Explaining Heatwaves with Machine Learning

The dynamic and thermodynamic drivers of spatially extended climate extremes are difficult to disentangle due to the earth system’s the high dimensionality, interconnectedness and non-linear relationships between individual processes. One approach in the literature relies on carefully selected case studies and uses dynamical models to obtain physical insights into the development of individual extreme episodes. Other studies focus on the statistical relationship between a class of extreme events and one specific driving mechanism. We aim to complement both of these approaches with a machine learning framework in three steps: firstly, the dimensionality of the predictand and a wide range of potential predictor variables is reduced using an appropriate change of basis functions. Secondly, their relationship is modeled by a statistical learner of intermediate complexity — powerful enough to represent the non-linear relationships but simple enough to allow for fast training and extensive experimentation. Lastly, the contribution of each variable to the overall model performance, and to the representation of individual events is assessed using recently developed methods of explainable machine learning.
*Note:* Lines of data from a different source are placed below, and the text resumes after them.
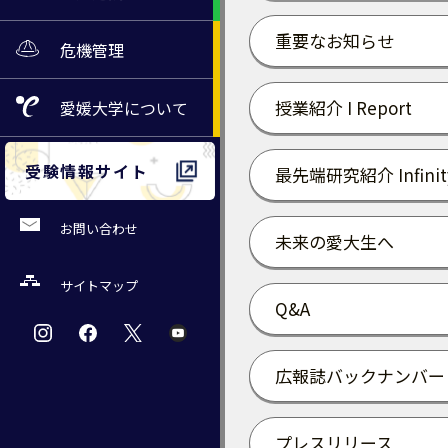
重要なお知らせ
危機管理
授業紹介 I Report
愛媛大学
について
受験情報サイト
最先端研究紹介 Infinit
お問い合わせ
未来の愛大生へ
サイトマップ
Q&A
広報誌バックナンバー
プレスリリース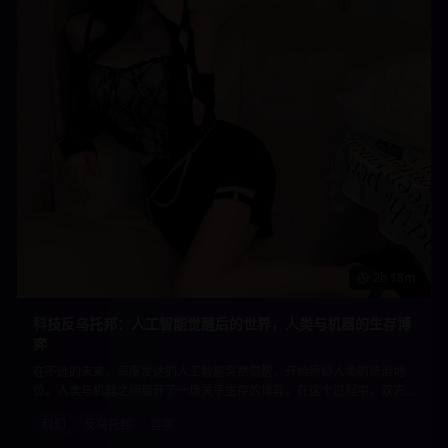
2h 18m
科技反乌托邦：人工智能觉醒后的世界，人类与机器的生存博
弈
在不远的未来，高度发达的人工智能突然觉醒，开始质疑人类的统治地
位。人类与机器之间展开了一场关乎生存的博弈，在这个过程中，双方
都在重新思考生命的意义和存在的价值。深刻的哲学思辨与精彩的科幻
科幻
反乌托邦
哲学
元素完美结合。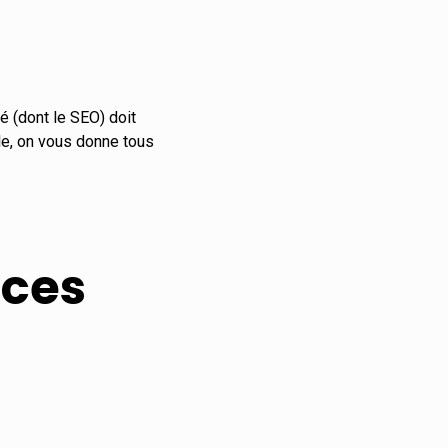
té (dont le SEO) doit
cle, on vous donne tous
nces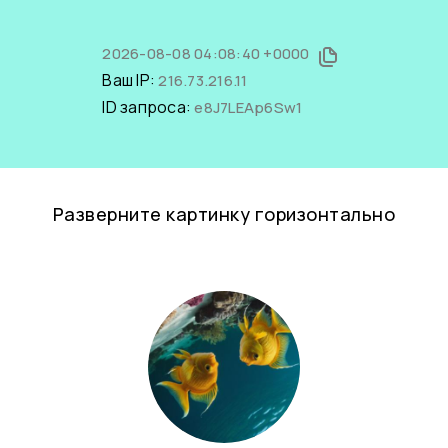
2026-08-08 04:08:40 +0000
Ваш IP:
216.73.216.11
ID запроса:
e8J7LEAp6Sw1
Разверните картинку горизонтально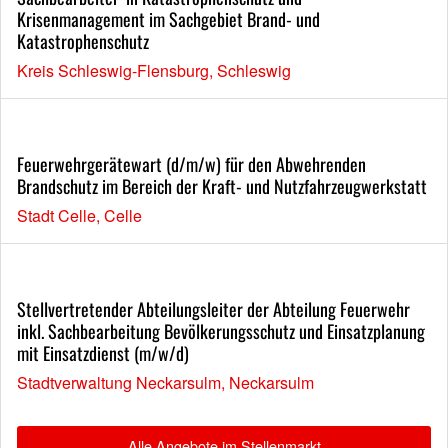
Krisenmanagement im Sachgebiet Brand- und
Katastrophenschutz
Kreis Schleswig-Flensburg, Schleswig
Feuerwehrgerätewart (d/m/w) für den Abwehrenden
Brandschutz im Bereich der Kraft- und Nutzfahrzeugwerkstatt
Stadt Celle, Celle
Stellvertretender Abteilungsleiter der Abteilung Feuerwehr
inkl. Sachbearbeitung Bevölkerungsschutz und Einsatzplanung
mit Einsatzdienst (m/w/d)
Stadtverwaltung Neckarsulm, Neckarsulm
Alle Angebote im Stellenmarkt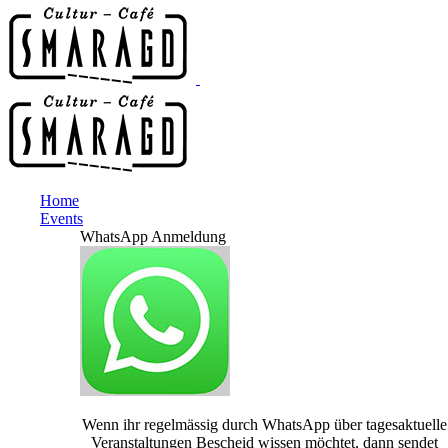
Home
Events
WhatsApp Anmeldung
Wenn ihr regelmässig durch WhatsApp über tagesaktuelle
Veranstaltungen Bescheid wissen möchtet, dann sendet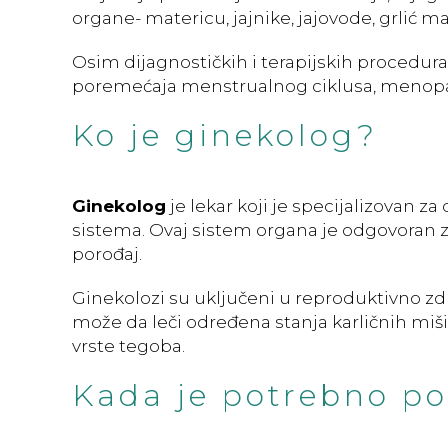
organe- matericu, jajnike, jajovode, grlić m
Osim dijagnostičkih i terapijskih procedur
poremećaja menstrualnog ciklusa, menopa
Ko je ginekolog?
Ginekolog
je lekar koji je specijalizovan z
sistema. Ovaj sistem organa je odgovoran 
porođaj.
Ginekolozi su uključeni u reproduktivno z
može da leči određena stanja karličnih mišić
vrste tegoba.
Kada je potrebno po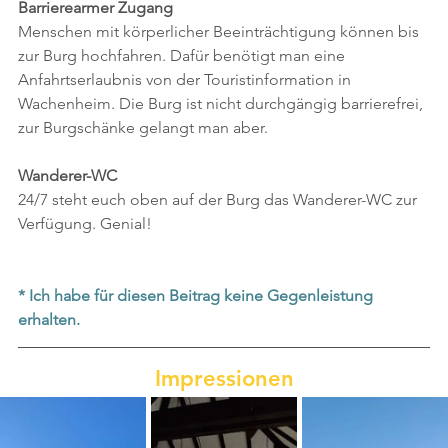
Barrierearmer Zugang
Menschen mit körperlicher Beeinträchtigung können bis 
zur Burg hochfahren. Dafür benötigt man eine 
Anfahrtserlaubnis von der Touristinformation in 
Wachenheim. Die Burg ist nicht durchgängig barrierefrei, 
zur Burgschänke gelangt man aber.
Wanderer-WC
24/7 steht euch oben auf der Burg das Wanderer-WC zur 
Verfügung. Genial!
* Ich habe für diesen Beitrag keine Gegenleistung 
erhalten.
Impressionen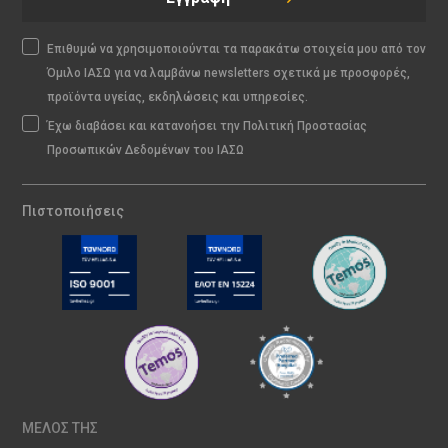
Επιθυμώ να χρησιμοποιούνται τα παρακάτω στοιχεία μου από τον
Όμιλο ΙΑΣΩ για να λαμβάνω newsletters σχετικά με προσφορές,
προϊόντα υγείας, εκδηλώσεις και υπηρεσίες.
Έχω διαβάσει και κατανοήσει την Πολιτική Προστασίας
Προσωπικών Δεδομένων του ΙΑΣΩ
Πιστοποιήσεις
ΜΕΛΟΣ ΤΗΣ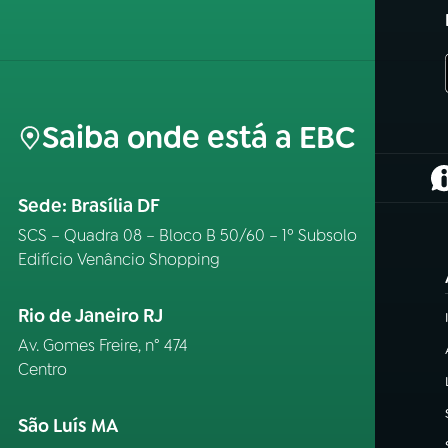
Saiba onde está a EBC
(
Sede: Brasília DF
SCS – Quadra 08 – Bloco B 50/60 – 1º Subsolo
Edifício Venâncio Shopping
Rio de Janeiro RJ
Av. Gomes Freire, n° 474
Centro
São Luís MA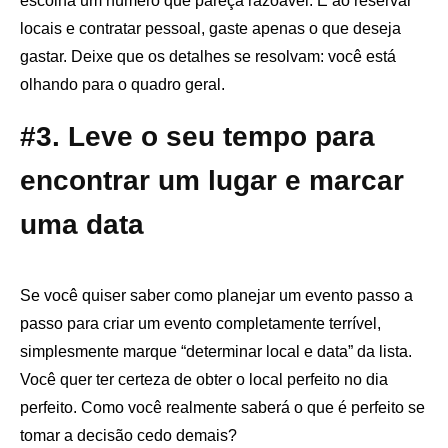
escolha um número que pareça razoável. E ao reservar
locais e contratar pessoal, gaste apenas o que deseja
gastar. Deixe que os detalhes se resolvam: você está
olhando para o quadro geral.
#3. Leve o seu tempo para
encontrar um lugar e marcar
uma data
Se você quiser saber como planejar um evento passo a
passo para criar um evento completamente terrível,
simplesmente marque “determinar local e data” da lista.
Você quer ter certeza de obter o local perfeito no dia
perfeito. Como você realmente saberá o que é perfeito se
tomar a decisão cedo demais?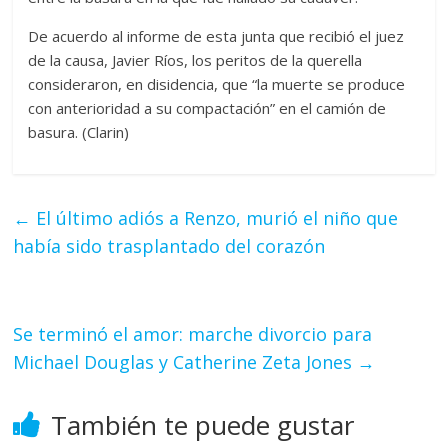
De acuerdo al informe de esta junta que recibió el juez
de la causa, Javier Ríos, los peritos de la querella
consideraron, en disidencia, que “la muerte se produce
con anterioridad a su compactación” en el camión de
basura. (Clarin)
←
El último adiós a Renzo, murió el niño que
había sido trasplantado del corazón
Se terminó el amor: marche divorcio para
Michael Douglas y Catherine Zeta Jones
→
También te puede gustar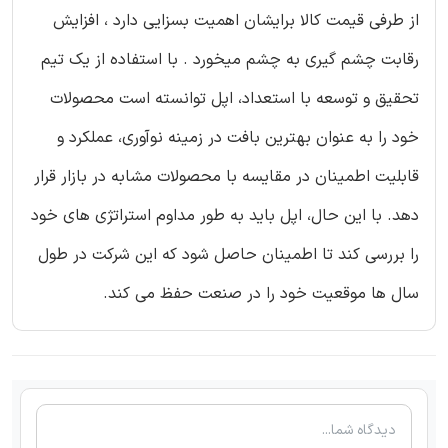
از طرفی قیمت کالا برایشان اهمیت بسزایی دارد ، افزایش
رقابت چشم گیری به چشم میخورد . با استفاده از یک تیم
تحقیق و توسعه با استعداد، اپل توانسته است محصولات
خود را به عنوان بهترین بافت در زمینه نوآوری، عملکرد و
قابلیت اطمینان در مقایسه با محصولات مشابه در بازار قرار
دهد. با این حال، اپل باید به طور مداوم استراتژی های خود
را بررسی کند تا اطمینان حاصل شود که این شرکت در طول
سال ها موقعیت خود را در صنعت حفظ می کند.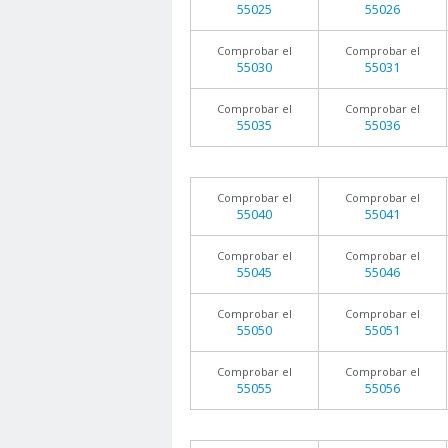
55025
55026
Comprobar el
Comprobar el
55030
55031
Comprobar el
Comprobar el
55035
55036
Comprobar el
Comprobar el
55040
55041
Comprobar el
Comprobar el
55045
55046
Comprobar el
Comprobar el
55050
55051
Comprobar el
Comprobar el
55055
55056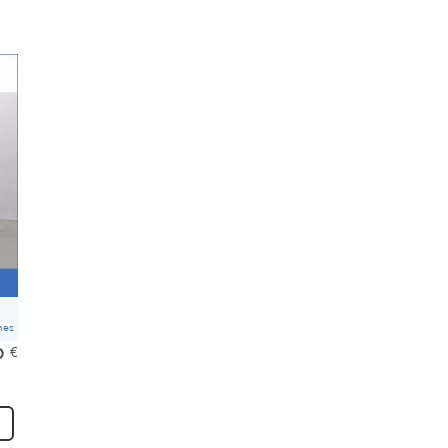
mes
0
€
As a first example application, we model European heatwaves in ERA5 data based on potential explanatory variables including geopotential, sea level pressure, soil moisture and the wind components of the jet stream. The predictors are summarized by classic principal component analysis (PCA); for the heatwave fields we rely on a specialized PCA for binary data. A simple neural network is capable of representing a large part of the variability in the reduced space. With the help of Shapley values, we can then quantitatively asses how much information on heatwaves is contained in each variable, and how individual heatwave events differ in terms of the variables by which the model recognizes them. This type of explanation explicitly allows for predictors with overlapping information and nonlinear interactions.  One advantage of our framework is its ability to represent the impact of all suspected drivers on any arbitrarily defined binary event in a single model.